━━ Records to process

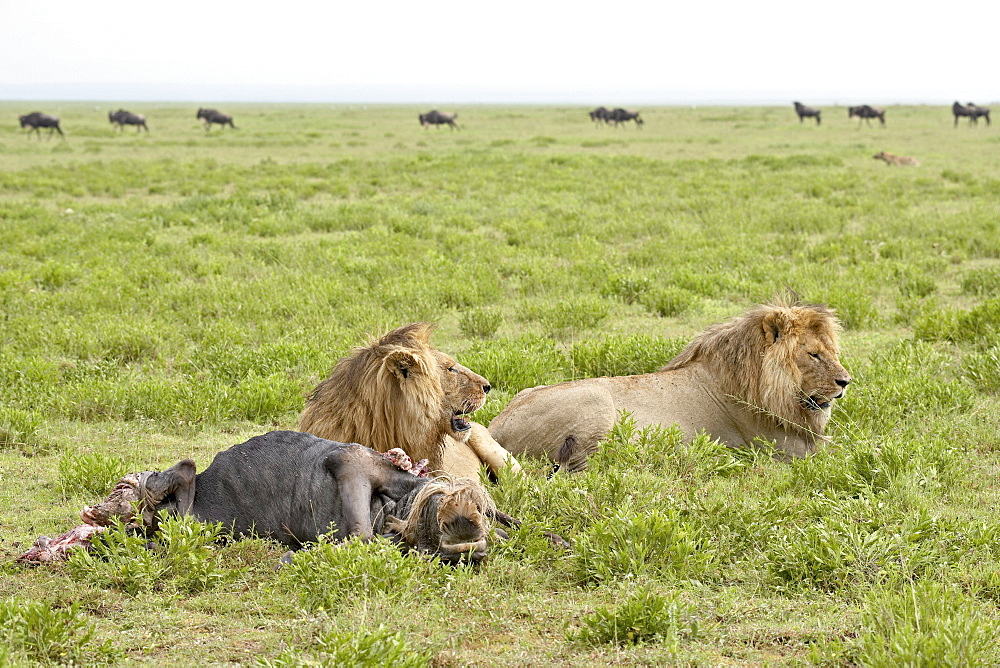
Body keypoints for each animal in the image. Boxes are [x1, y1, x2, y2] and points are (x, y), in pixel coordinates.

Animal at [490, 300, 852, 472]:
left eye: (831, 351)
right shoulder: (784, 449)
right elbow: (846, 451)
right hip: (595, 401)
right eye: (814, 354)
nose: (845, 382)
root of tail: (496, 426)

━━━━

## [What to do]
From the line that holds "right shoulder: (784, 449)" down to the last line of the material, copy every line exactly and add nothing.

## [Solution to this exercise]
right shoulder: (784, 449)
right elbow: (846, 451)
right hip: (595, 401)
right eye: (814, 354)
nose: (845, 382)
root of tail: (496, 426)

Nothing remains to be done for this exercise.